## What you should do
The answer should contain each record below, repeated exactly.

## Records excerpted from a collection

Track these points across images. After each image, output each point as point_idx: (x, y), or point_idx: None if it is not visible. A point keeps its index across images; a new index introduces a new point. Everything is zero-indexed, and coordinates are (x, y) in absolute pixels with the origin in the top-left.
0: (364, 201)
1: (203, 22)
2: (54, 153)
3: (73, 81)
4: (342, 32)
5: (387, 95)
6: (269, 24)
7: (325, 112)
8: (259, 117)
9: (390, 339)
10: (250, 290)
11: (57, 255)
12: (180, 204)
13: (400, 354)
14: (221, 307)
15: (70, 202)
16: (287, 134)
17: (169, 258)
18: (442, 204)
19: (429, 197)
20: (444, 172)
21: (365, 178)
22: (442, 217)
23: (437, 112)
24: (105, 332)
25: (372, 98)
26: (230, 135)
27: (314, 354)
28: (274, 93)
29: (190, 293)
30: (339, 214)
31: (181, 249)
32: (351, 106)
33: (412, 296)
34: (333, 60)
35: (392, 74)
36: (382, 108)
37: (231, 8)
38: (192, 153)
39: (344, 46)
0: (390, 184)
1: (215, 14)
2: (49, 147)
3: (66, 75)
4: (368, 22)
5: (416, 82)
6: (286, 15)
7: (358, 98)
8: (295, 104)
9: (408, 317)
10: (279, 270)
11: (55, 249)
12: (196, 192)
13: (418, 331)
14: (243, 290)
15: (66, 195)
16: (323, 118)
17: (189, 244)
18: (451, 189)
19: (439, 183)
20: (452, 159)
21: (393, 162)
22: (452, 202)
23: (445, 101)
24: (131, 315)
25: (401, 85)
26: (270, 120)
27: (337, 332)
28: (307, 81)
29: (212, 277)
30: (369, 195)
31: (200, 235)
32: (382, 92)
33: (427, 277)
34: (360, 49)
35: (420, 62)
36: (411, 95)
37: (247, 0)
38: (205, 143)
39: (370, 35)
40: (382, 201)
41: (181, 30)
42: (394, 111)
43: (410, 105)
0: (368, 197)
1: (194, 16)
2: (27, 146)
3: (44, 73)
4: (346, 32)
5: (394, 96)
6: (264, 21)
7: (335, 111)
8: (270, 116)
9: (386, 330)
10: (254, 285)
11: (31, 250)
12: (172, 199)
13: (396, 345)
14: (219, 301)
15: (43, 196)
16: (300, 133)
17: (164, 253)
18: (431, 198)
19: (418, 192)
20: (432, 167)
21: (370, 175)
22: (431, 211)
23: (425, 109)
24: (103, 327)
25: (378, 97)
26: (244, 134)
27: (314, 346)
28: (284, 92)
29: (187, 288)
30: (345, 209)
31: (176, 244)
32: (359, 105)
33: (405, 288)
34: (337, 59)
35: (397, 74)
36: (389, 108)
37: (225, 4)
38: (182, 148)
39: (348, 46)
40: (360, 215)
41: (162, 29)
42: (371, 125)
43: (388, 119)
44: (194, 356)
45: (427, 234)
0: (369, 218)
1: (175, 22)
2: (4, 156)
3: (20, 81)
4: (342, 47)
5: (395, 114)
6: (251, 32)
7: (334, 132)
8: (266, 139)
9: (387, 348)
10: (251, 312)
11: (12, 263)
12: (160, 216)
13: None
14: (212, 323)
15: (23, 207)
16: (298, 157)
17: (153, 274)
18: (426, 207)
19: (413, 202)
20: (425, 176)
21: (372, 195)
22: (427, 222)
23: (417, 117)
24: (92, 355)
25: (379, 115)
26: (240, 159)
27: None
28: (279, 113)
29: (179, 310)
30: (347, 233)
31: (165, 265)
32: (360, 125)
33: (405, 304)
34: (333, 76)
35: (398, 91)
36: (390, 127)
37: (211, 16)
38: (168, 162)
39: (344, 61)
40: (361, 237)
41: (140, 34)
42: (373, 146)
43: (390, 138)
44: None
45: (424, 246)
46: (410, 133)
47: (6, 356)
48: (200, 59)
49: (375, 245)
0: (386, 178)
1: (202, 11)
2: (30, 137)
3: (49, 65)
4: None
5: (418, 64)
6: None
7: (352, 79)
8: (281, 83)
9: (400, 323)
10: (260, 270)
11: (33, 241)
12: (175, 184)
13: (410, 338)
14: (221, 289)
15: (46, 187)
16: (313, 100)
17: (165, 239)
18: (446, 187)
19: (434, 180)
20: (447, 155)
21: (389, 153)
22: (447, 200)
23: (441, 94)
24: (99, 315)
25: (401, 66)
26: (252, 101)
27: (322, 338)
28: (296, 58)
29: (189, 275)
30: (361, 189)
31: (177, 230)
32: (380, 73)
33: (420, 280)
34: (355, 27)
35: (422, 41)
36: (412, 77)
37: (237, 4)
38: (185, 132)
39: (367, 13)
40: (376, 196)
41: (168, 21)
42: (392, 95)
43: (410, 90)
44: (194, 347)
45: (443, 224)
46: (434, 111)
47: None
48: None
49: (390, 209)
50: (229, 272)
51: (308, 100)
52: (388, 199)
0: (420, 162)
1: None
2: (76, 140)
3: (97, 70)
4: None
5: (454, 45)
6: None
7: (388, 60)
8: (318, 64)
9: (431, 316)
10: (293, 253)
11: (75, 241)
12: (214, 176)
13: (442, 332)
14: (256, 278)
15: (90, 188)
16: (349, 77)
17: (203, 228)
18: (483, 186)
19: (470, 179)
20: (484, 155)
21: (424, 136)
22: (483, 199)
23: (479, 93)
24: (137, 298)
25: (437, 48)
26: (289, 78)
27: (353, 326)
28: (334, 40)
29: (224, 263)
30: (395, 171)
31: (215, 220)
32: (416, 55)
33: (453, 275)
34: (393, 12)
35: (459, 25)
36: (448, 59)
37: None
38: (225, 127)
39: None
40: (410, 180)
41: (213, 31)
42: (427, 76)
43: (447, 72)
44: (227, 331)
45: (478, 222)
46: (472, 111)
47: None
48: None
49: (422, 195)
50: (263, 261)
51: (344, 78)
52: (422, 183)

## Task output
Track these points across images. After each image, output each point as point_idx: (x, y), or point_idx: None if it is not visible. A point keeps its index across images; a new index introduces a new point. Everything is zero-indexed, and coordinates are (x, y) in absolute pixels with the origin in the top-left.
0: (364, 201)
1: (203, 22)
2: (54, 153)
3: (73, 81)
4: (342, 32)
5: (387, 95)
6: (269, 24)
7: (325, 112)
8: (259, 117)
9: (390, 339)
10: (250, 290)
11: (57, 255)
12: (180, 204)
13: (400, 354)
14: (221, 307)
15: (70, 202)
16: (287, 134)
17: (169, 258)
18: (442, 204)
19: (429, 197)
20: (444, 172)
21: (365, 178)
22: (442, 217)
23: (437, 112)
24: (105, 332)
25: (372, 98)
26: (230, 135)
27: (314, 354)
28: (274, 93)
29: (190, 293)
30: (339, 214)
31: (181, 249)
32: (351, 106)
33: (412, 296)
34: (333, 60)
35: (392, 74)
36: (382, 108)
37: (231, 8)
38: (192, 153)
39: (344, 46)
0: (390, 184)
1: (215, 14)
2: (49, 147)
3: (66, 75)
4: (368, 22)
5: (416, 82)
6: (286, 15)
7: (358, 98)
8: (295, 104)
9: (408, 317)
10: (279, 270)
11: (55, 249)
12: (196, 192)
13: (418, 331)
14: (243, 290)
15: (66, 195)
16: (323, 118)
17: (189, 244)
18: (451, 189)
19: (439, 183)
20: (452, 159)
21: (393, 162)
22: (452, 202)
23: (445, 101)
24: (131, 315)
25: (401, 85)
26: (270, 120)
27: (337, 332)
28: (307, 81)
29: (212, 277)
30: (369, 195)
31: (200, 235)
32: (382, 92)
33: (427, 277)
34: (360, 49)
35: (420, 62)
36: (411, 95)
37: (247, 0)
38: (205, 143)
39: (370, 35)
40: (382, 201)
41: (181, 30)
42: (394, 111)
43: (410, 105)
0: (368, 197)
1: (194, 16)
2: (27, 146)
3: (44, 73)
4: (346, 32)
5: (394, 96)
6: (264, 21)
7: (335, 111)
8: (270, 116)
9: (386, 330)
10: (254, 285)
11: (31, 250)
12: (172, 199)
13: (396, 345)
14: (219, 301)
15: (43, 196)
16: (300, 133)
17: (164, 253)
18: (431, 198)
19: (418, 192)
20: (432, 167)
21: (370, 175)
22: (431, 211)
23: (425, 109)
24: (103, 327)
25: (378, 97)
26: (244, 134)
27: (314, 346)
28: (284, 92)
29: (187, 288)
30: (345, 209)
31: (176, 244)
32: (359, 105)
33: (405, 288)
34: (337, 59)
35: (397, 74)
36: (389, 108)
37: (225, 4)
38: (182, 148)
39: (348, 46)
40: (360, 215)
41: (162, 29)
42: (371, 125)
43: (388, 119)
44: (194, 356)
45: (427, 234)
0: (369, 218)
1: (175, 22)
2: (4, 156)
3: (20, 81)
4: (342, 47)
5: (395, 114)
6: (251, 32)
7: (334, 132)
8: (266, 139)
9: (387, 348)
10: (251, 312)
11: (12, 263)
12: (160, 216)
13: None
14: (212, 323)
15: (23, 207)
16: (298, 157)
17: (153, 274)
18: (426, 207)
19: (413, 202)
20: (425, 176)
21: (372, 195)
22: (427, 222)
23: (417, 117)
24: (92, 355)
25: (379, 115)
26: (240, 159)
27: None
28: (279, 113)
29: (179, 310)
30: (347, 233)
31: (165, 265)
32: (360, 125)
33: (405, 304)
34: (333, 76)
35: (398, 91)
36: (390, 127)
37: (211, 16)
38: (168, 162)
39: (344, 61)
40: (361, 237)
41: (140, 34)
42: (373, 146)
43: (390, 138)
44: None
45: (424, 246)
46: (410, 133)
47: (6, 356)
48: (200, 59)
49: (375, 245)
0: (386, 178)
1: (202, 11)
2: (30, 137)
3: (49, 65)
4: None
5: (418, 64)
6: None
7: (352, 79)
8: (281, 83)
9: (400, 323)
10: (260, 270)
11: (33, 241)
12: (175, 184)
13: (410, 338)
14: (221, 289)
15: (46, 187)
16: (313, 100)
17: (165, 239)
18: (446, 187)
19: (434, 180)
20: (447, 155)
21: (389, 153)
22: (447, 200)
23: (441, 94)
24: (99, 315)
25: (401, 66)
26: (252, 101)
27: (322, 338)
28: (296, 58)
29: (189, 275)
30: (361, 189)
31: (177, 230)
32: (380, 73)
33: (420, 280)
34: (355, 27)
35: (422, 41)
36: (412, 77)
37: (237, 4)
38: (185, 132)
39: (367, 13)
40: (376, 196)
41: (168, 21)
42: (392, 95)
43: (410, 90)
44: (194, 347)
45: (443, 224)
46: (434, 111)
47: None
48: None
49: (390, 209)
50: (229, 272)
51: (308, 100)
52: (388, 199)
0: (420, 162)
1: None
2: (76, 140)
3: (97, 70)
4: None
5: (454, 45)
6: None
7: (388, 60)
8: (318, 64)
9: (431, 316)
10: (293, 253)
11: (75, 241)
12: (214, 176)
13: (442, 332)
14: (256, 278)
15: (90, 188)
16: (349, 77)
17: (203, 228)
18: (483, 186)
19: (470, 179)
20: (484, 155)
21: (424, 136)
22: (483, 199)
23: (479, 93)
24: (137, 298)
25: (437, 48)
26: (289, 78)
27: (353, 326)
28: (334, 40)
29: (224, 263)
30: (395, 171)
31: (215, 220)
32: (416, 55)
33: (453, 275)
34: (393, 12)
35: (459, 25)
36: (448, 59)
37: None
38: (225, 127)
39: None
40: (410, 180)
41: (213, 31)
42: (427, 76)
43: (447, 72)
44: (227, 331)
45: (478, 222)
46: (472, 111)
47: None
48: None
49: (422, 195)
50: (263, 261)
51: (344, 78)
52: (422, 183)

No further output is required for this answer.